The local elders protest, triggering Cao Cao’s ire:
Then a few aged people of the village came and said, “The tree has stood here some centuries and is the haunt of a spirit. We think it should not be cut down.”
Cao Cao grew annoyed, saying, “I have gone to and fro in the world now some thirty years, and there is no one, from the Emperor to the commoner, who does not fear me. What spirit is there who dares oppose my wish?”
Drawing the sword he was wearing, Cao Cao went up to the tree and slashed at the trunk. The tree groaned as he struck, and blood stains spattered his dress. Terror-stricken, he threw down the sword, mounted his horse and galloped off.
Cao Cao then reaps the consequences of his impious act:
But that evening when he retired to rest, he could not sleep. He rose, went into the outer room, and sat there leaning on a low table. Suddenly a man appeared with his hair unbound, dressed in black and carrying a naked sword.
The visitor came straight toward Cao Cao, stopped in front of him and, pointing, cried out, “Behold the Spirit of the Pear Tree! You may desire to build your nine-hall pavilion, and you may contemplate rebellion. But when you began to attack my sacred tree, the number of your days was accomplished. I am come now to slay you.”
“Where are the guards?” shouted Cao Cao in terror. The figure struck at him with the sword. Cao Cao cried out and then awoke. His head was aching unbearably. They sought the best physicians for him, but they failed to relieve the terrible pain.
Moss Roberts translates the tree spirit’s second sentence as “Building the new mansion signals your intent to usurp the dynasty” (250).
Now, not only is Cao Cao being haunted by Guan Yu, he is also being attacked by the Spirit of the Pear Tree. The ghosts of his many victims then appear to Cao Cao as well. The ultimate irony is that Cao Cao had “always refused belief in the supernatural” (at least according to the novel). Some time after the first apparition of the Spirit of the Pear Tree:
That night Cao Cao became worse. As he lay on his couch he felt dizzy and could not see, so he rose and sat by a table, upon which he leaned. It seemed to him that someone shrieked, and, peering into the darkness, he perceived the forms of many of his victims—the Empress Fu, the Consort Dong, Fu Wan, Dong Cheng, and more than twenty other officials—, and all were bloodstained.
They stood in the obscurity and whispered, demanding his life. He rose, lifted his sword and threw it wildly into the air.
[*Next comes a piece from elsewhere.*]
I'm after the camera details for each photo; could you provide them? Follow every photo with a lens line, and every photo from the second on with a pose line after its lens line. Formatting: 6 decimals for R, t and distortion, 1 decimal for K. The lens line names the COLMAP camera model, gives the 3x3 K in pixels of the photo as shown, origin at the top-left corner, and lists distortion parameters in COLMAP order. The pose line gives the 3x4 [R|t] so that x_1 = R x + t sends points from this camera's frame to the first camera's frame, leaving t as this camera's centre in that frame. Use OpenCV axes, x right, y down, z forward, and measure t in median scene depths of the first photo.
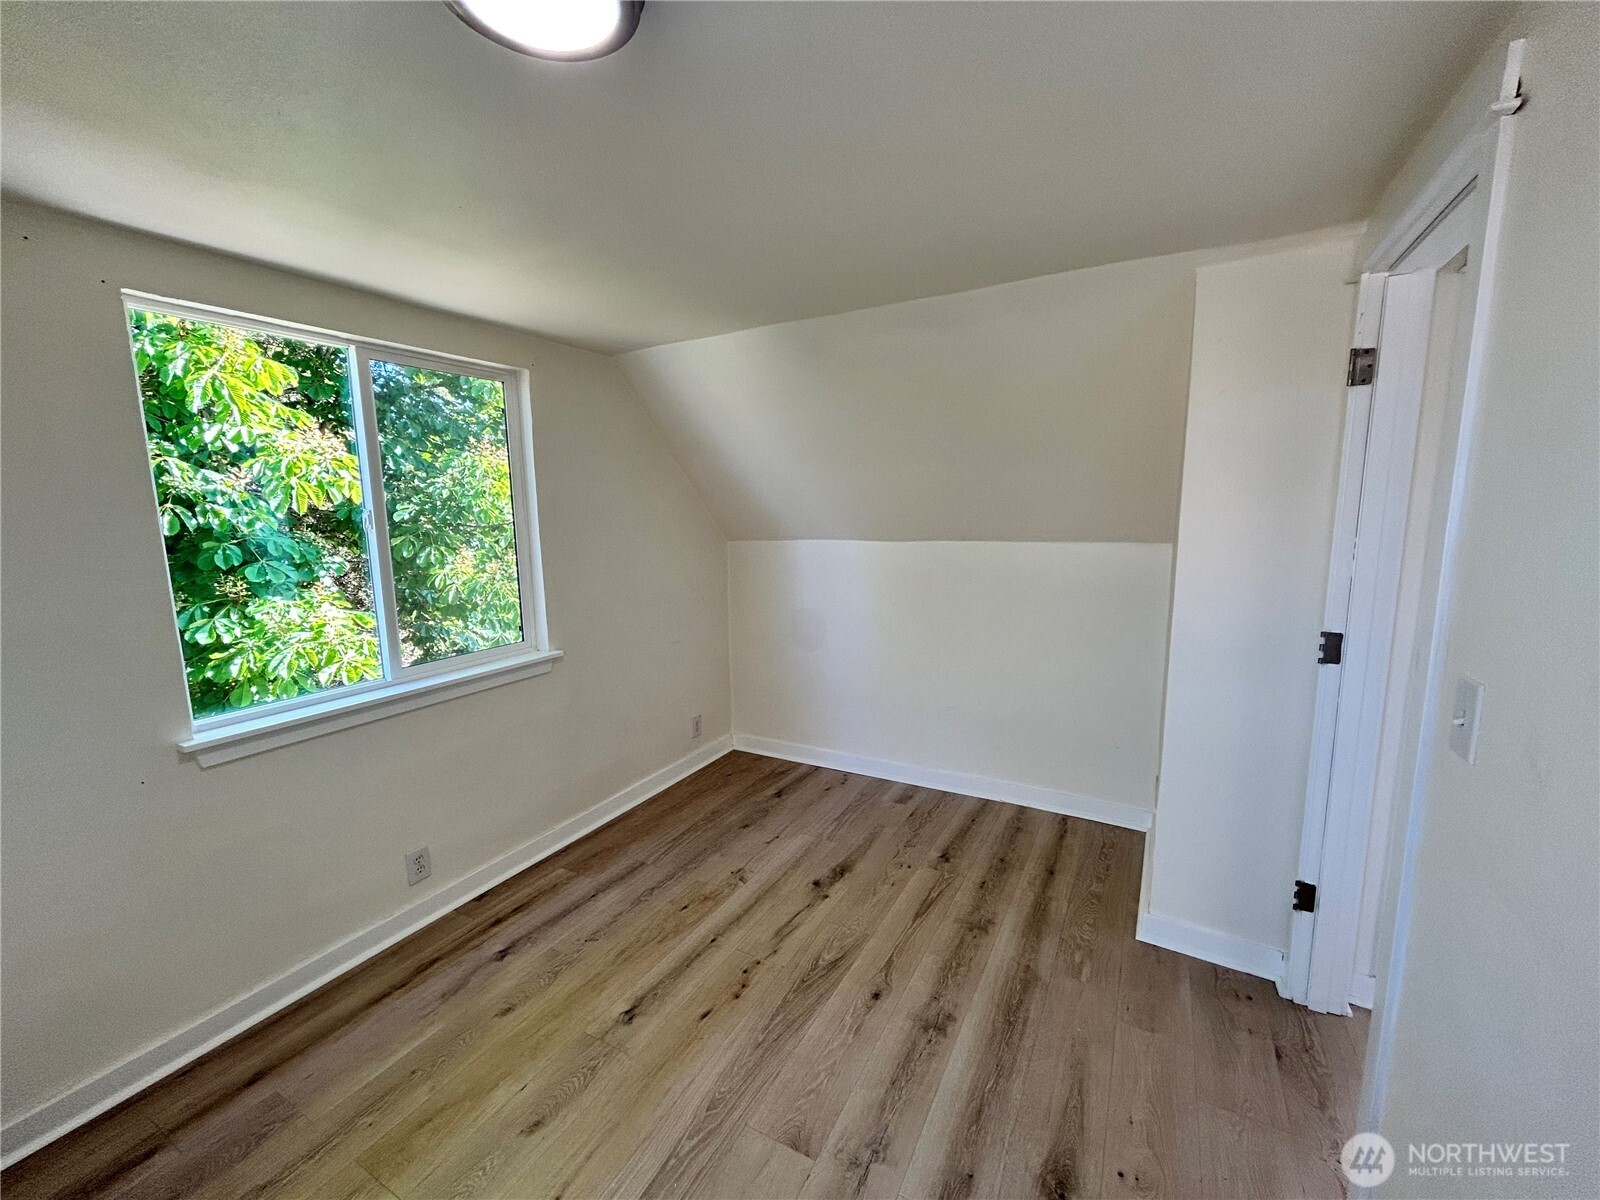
lens RADIAL K [[642.4, 0, 802.6], [0, 642.4, 598.4], [0, 0, 1]] dist [0.000432, 0.000345]
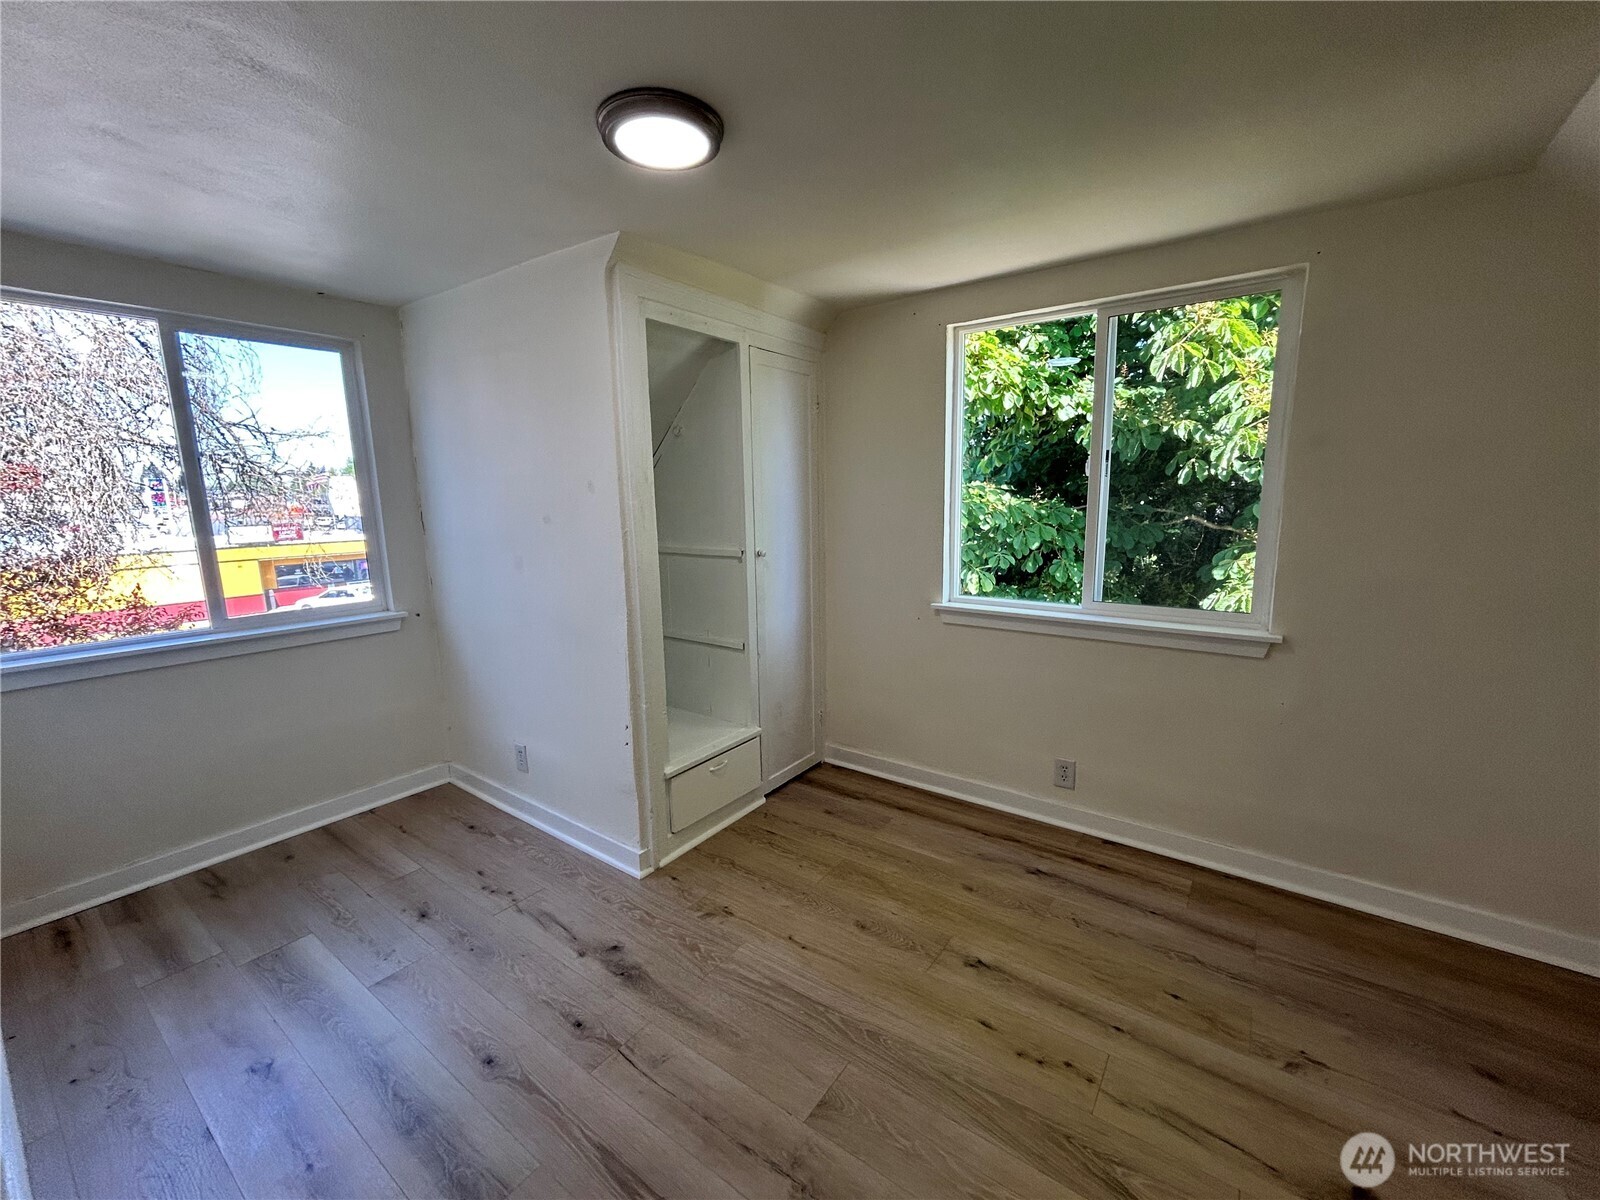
lens RADIAL K [[642.4, 0, 802.6], [0, 642.4, 598.4], [0, 0, 1]] dist [0.000432, 0.000345]
pose [[-0.110195, 0.180189, -0.977440, 0.591331], [-0.125339, 0.973059, 0.193512, -0.054933], [0.985975, 0.143835, -0.084642, 0.695861]]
Just then there was a loud crash, and the southwest corner of the new building came down. And Cao Cao fell with it. His attendants raised him and bore him to another palace, where he might lie at peace.
But he found no peace. The next night was disturbed by the ceaseless wailing of men and women’s voices. When day dawned, Cao Cao sent for his officers, and said to them, “Thirty years have I spent in the turmoil of war and have always refused belief in the supernatural. But what does all this mean?”
“O Prince, you should summon the Daoists to offer sacrifices and prayers,” said they.
Cao Cao sighed, saying, “The Wise Teacher said, ‘He who offends against heaven has no one to pray to.’ I feel that my fate is accomplished, my days have run, and there is no help.”
But he would not consent to call in the priests. Next day his symptoms were worse. He was panting and could no longer see distinctly. He sent hastily for Xiahou Dun, who came at once. But as Xiahou Dun drew near the doors, he too saw the shadowy forms of the slain Empress and her children and many other victims of Cao Cao’s cruelty. He was overcome with fear and fell to the ground. The servants raised him and led him away, very ill.
Cao Cao died shortly thereafter. The year was 220 CE.